Sin saber muy bien por qué, tal vez porque tenía la cabeza tapada y la boca cosida y se sentía indefensa, Kiru obedeció la orden. El viento soplaba con fuerza. La única ropa que llevaba encima era la capucha. Aunque notaba el cuerpo resbaladizo, el aceite con que la habían untado no servía de gran protección contra el frío.
«La van a ejecutar», comprendió Gabriel.
Alguien le quitó la capucha.
Kiru parpadeó, desconcertada, y giró la cabeza a ambos lados. Gabriel aprovechó para captar todos los detalles posibles.
Comprendió enseguida que se encontraba en lo alto de la pirámide. Estaba, de hecho, en el último peldaño antes de llegar a la terraza donde se alzaba el templete que a su vez sustentaba la cúpula dorada. Aquella semiesfera perfecta parecía rielar bajo la luz de la luna llena, como si estuviera hecha de metal fundido contenido bajo una capa de cristal.

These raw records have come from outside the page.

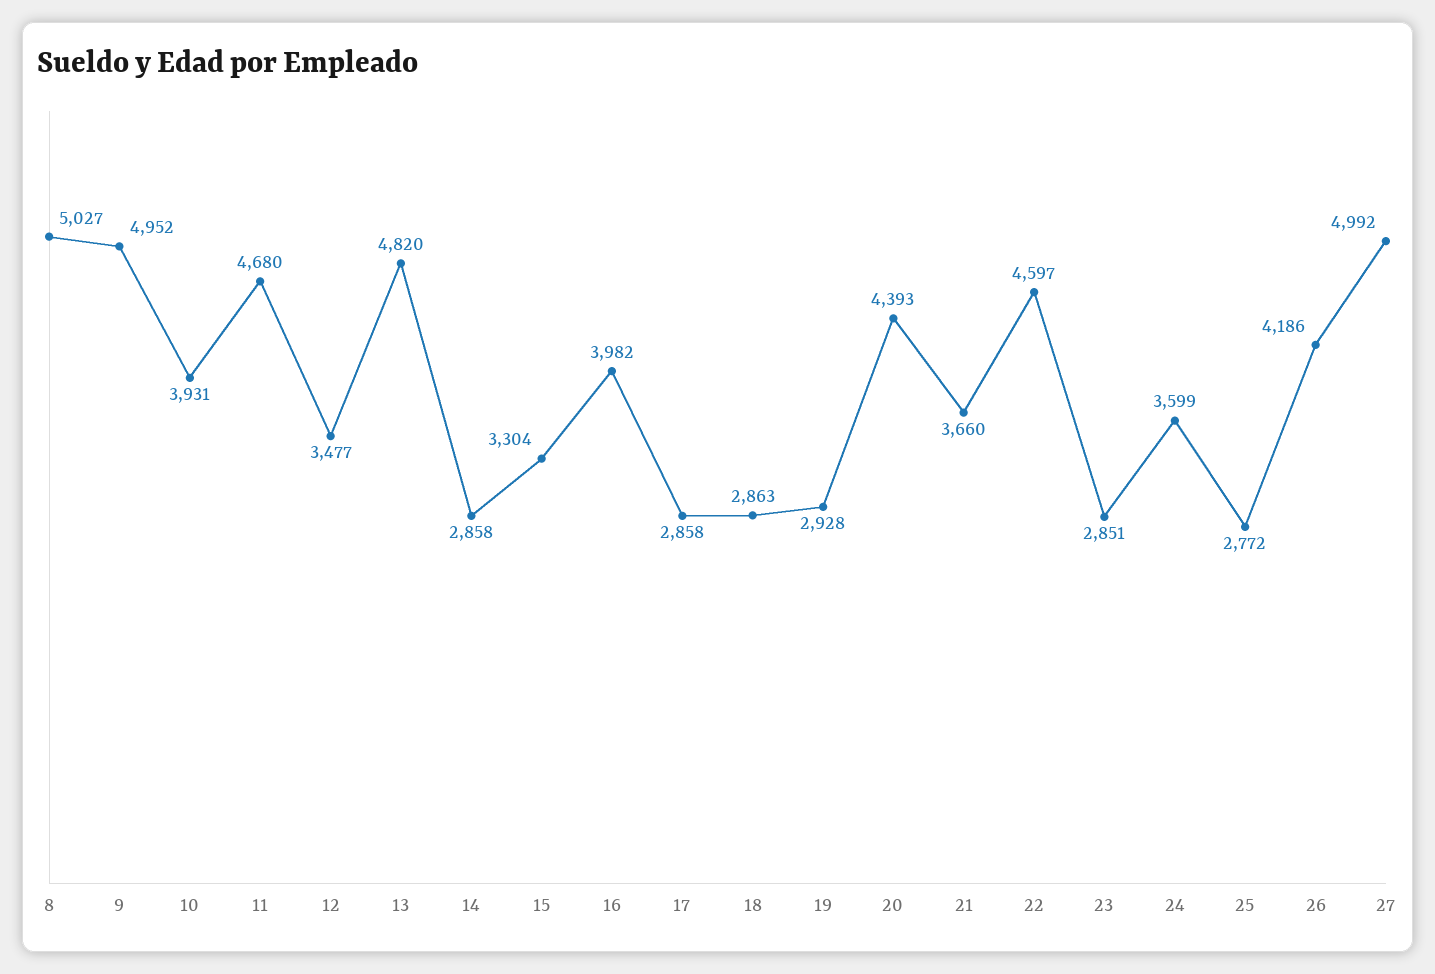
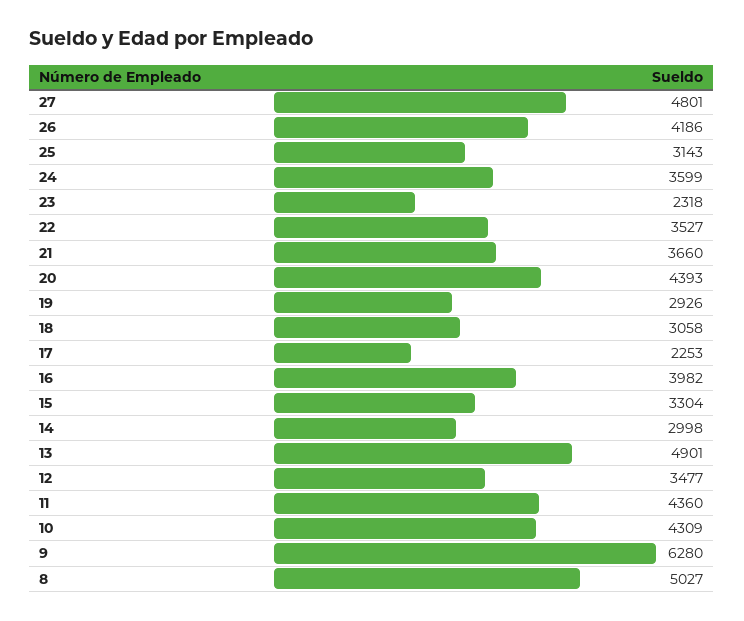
9: 4952 -> 6280
10: 3931 -> 4309
11: 4680 -> 4360
13: 4820 -> 4901
14: 2858 -> 2998
17: 2858 -> 2253
18: 2863 -> 3058
19: 2928 -> 2926
22: 4597 -> 3527
23: 2851 -> 2318
25: 2772 -> 3143
27: 4992 -> 4801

Detrás de ella, a lo largo de la escalera roja, había decenas de prisioneros desnudos, hombres y mujeres encapuchados y con las manos atadas a la espalda. Las llamas de las antorchas arrancaban reflejos cambiantes de sus pieles ungidas de aceite. A juzgar por la lozanía de sus cuerpos depilados, eran todos jóvenes. A ambos lados de la doble fila venían hombres armados con hachas y palos, que azuzaban a los prisioneros como a ovejas rezagadas.
Kiru volvió la mirada al frente. A unos pasos de ella había un altar, una especie de mesa de ceniza prensada y llena de manchas oscuras que sólo en algunas zonas conservaba su color blanco original. Un poco más allá se levantaba un estrado con un sitial en el que se sentaba una mujer, y a su lado había un hombre de pie, tocado con cuernos de toro.
«Ésos deben de ser Isashara y Minos», pensó Gabriel. Pero por el momento no pudo ver sus rostros, pues Kiru no tenía ojos más que para el altar. Algo lógico, considerando que iba a sufrir el mismo destino que la pareja que se acercaba al altar.
Junto a éste aguardaban un sacerdote y una sacerdotisa, vestidos tan sólo con taparrabos. Ambos tenían el cuerpo recubierto por una pintura oscura que se desprendía en costras. Sin dejar de entonar lúgubres cantos, cortaron las ligaduras de los dos jóvenes desnudos y les quitaron las capuchas.
Gabriel comprendió que habían destapado a Kiru antes de tiempo para que pudiese ver lo que la esperaba.
De modo que ése era su gran destino. ¿Soñar los sueños de la Madre Tierra bajo la cúpula de oro? No. Ser sacrificada delante de sus congéneres Minos o Isashara, para que éstos se cercioraran de que seguían siendo los únicos inmortales como ella.